Scotland’s Euro 2020 qualifying campaign got off to the worst possible start with an embarrassing 3-0 defeat by Kazakhstan in Nursultan on Thursday.
The Kazakhs, ranked 117th in the world, struck twice inside 10 minutes through Yuriy Pertsukh and Yan Vorogovskiy to leave an under-strength Scotland shell-shocked.
Alex McLeish’s men secured the safety net of a playoff to qualify via the Nations League in November and already that looks like their only realistic route to a first major tournament in 22 years as Baktiyar Zainutdinov’s terrific header made it 3-0 six minutes into the second half.
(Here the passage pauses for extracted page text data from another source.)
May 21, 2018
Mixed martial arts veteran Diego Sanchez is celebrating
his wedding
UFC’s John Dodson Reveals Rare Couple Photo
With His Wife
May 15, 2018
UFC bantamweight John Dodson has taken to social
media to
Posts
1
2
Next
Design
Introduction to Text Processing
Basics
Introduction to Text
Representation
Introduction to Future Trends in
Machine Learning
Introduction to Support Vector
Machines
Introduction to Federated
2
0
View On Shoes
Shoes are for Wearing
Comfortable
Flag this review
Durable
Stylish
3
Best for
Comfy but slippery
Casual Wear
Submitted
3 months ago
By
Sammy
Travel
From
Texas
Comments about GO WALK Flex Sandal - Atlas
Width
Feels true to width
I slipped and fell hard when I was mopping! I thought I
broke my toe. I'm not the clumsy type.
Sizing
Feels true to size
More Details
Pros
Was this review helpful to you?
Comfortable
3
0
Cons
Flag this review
Without captain Andy Robertson and the highly-rated Kieran Tierney, McLeish was forced to name Aberdeen skipper Graeme Shinnie in an unfamiliar role at left-back and he was exposed for both the first two goals.
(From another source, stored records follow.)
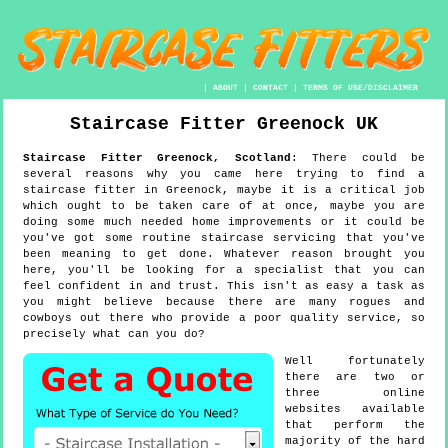
|
ABOUT
|
CONTACT
|
TERMS OF USE/DISCLAIMER
Staircase Fitter
Greenock
UK
Staircase Fitter
Greenock
,
Scotland
:
There could be
several reasons why you came here trying to find a
staircase fitter in Greenock, maybe it is a critical job
which ought to be taken care of at once, maybe you are
doing some much needed home improvements or it could be
you've got some routine staircase servicing that you've
been meaning to get done. Whatever reason brought you
here, you'll be looking for a specialist that you can
feel confident in and trust. This isn't as easy a task as
you might believe because there are many rogues and
cowboys out there who provide a poor quality service, so
precisely what can you do?
Well fortunately
there are two or
three online
websites available
that perform the
majority of the hard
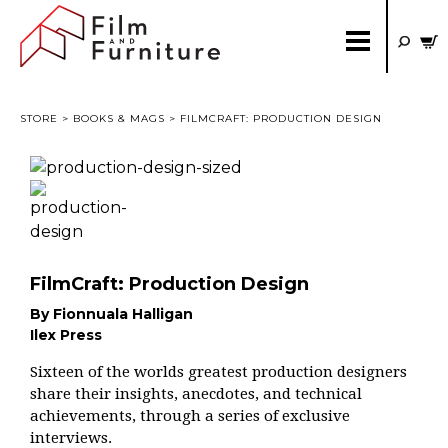
STORE
>
BOOKS & MAGS
> FILMCRAFT: PRODUCTION DESIGN
FilmCraft: Production Design
By Fionnuala Halligan
Ilex Press
Sixteen of the worlds greatest production designers
share their insights, anecdotes, and technical
achievements, through a series of exclusive
interviews.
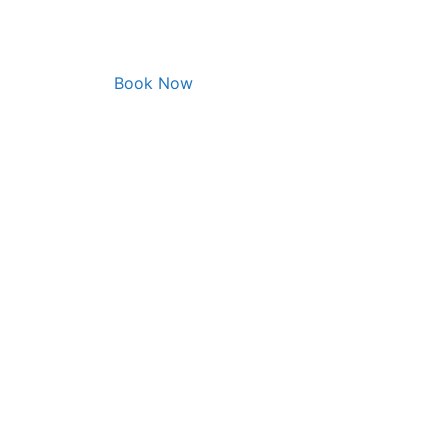
Book Now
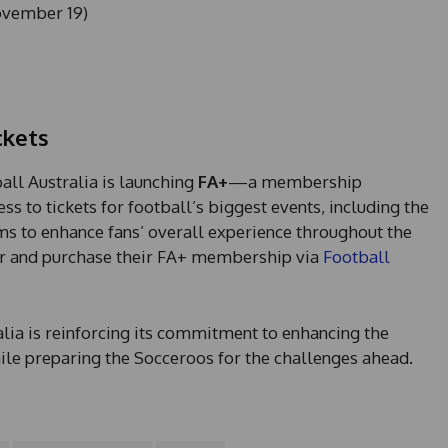
ovember 19)
ckets
ball Australia is launching
FA+
—a membership
s to tickets for football’s biggest events, including the
ms to enhance fans’ overall experience throughout the
ter and purchase their FA+ membership via
Football
ia is reinforcing its commitment to enhancing the
hile preparing the Socceroos for the challenges ahead.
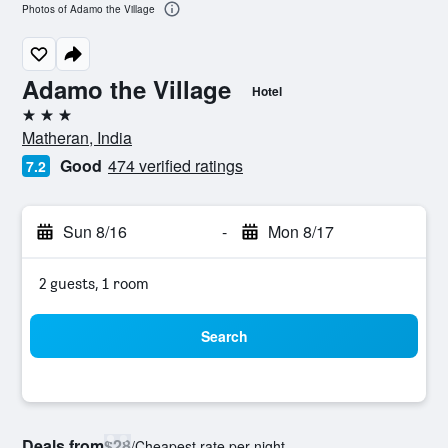
Photos of Adamo the Village
Adamo the Village
Hotel
3 stars
Matheran, India
Good
474 verified ratings
7.2
Sun 8/16
-
Mon 8/17
2 guests, 1 room
Search
Deals from
$28
/
Cheapest rate per night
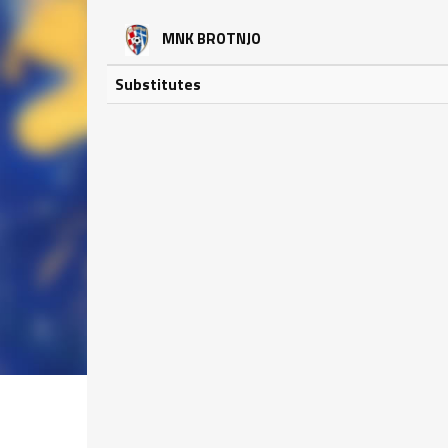
MNK BROTNJO
Substitutes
Scotland looked longingly for an offside flag that never came as Pertsukh ran onto a long ball over the top and fired high past the helpless Scott Bain.
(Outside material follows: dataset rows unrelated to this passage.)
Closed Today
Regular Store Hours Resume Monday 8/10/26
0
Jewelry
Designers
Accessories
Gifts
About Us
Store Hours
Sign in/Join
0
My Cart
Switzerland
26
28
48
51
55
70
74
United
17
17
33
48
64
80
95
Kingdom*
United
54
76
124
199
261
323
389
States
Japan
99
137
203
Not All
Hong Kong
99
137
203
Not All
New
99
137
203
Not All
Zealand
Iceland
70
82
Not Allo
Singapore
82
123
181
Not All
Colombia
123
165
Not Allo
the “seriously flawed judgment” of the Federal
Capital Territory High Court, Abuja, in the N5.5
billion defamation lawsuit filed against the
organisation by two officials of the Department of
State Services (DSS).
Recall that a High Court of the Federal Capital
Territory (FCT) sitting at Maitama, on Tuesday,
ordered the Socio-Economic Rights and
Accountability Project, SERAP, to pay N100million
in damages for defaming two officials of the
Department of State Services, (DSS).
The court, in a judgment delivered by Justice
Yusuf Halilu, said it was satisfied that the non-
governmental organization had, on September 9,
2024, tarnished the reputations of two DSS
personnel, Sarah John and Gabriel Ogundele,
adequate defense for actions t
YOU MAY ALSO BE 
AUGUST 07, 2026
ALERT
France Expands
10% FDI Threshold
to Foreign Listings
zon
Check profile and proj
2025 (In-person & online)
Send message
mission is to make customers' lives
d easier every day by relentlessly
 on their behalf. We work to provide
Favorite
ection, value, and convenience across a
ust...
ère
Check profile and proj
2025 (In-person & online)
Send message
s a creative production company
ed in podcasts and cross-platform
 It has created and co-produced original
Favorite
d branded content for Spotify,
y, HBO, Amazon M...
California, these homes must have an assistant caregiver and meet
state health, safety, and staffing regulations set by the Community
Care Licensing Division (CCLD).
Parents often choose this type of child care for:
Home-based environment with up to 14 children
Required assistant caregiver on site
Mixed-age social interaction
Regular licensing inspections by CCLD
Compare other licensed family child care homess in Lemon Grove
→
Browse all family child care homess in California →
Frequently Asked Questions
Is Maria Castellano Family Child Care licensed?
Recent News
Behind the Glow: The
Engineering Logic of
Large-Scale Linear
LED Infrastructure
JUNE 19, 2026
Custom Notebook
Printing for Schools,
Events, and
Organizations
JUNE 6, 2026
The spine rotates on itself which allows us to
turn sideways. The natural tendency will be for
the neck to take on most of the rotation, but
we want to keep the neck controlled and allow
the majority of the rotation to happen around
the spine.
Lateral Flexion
The visitors never recovered and Shinnie was caught ball-watching as Vorogovskiy was picked out by Islambek Kuat’s pass to slot past Bain again.
But for the Celtic goalkeeper, one of Scotland’s worst ever nights could have been more humiliating as Bain tipped over Kuat’s dipping drive.
Kazakhstan scored just six goals and failed to win a game in their entire qualifying campaign for the 2018 World Cup.
However, they had half that tally and three points sewn up before the hour mark when Scott McKenna was outjumped by Zainutdinov who directed his header across Bain into the bottom corner.
Scotland were shorn not only of Robertson and Tierney but a host of other regulars due to injury and international retirements, while Ryan Fraser and Charlie Mulgrew were not played in agreement with their clubs due to the plastic surface the match was played on.
However, that will not shield McLeish from seeing his position come under pressure as Scotland failed to even muster a response in the final half hour.
Bouncing back with victory away to San Marino on Sunday is now imperative for Scotland to have any chance of automatic qualification by finishing in the top two from Group I.
But with World Cup semi-finalists Belgium and Russia also in the six-team section, Scotland already have a mountain to climb.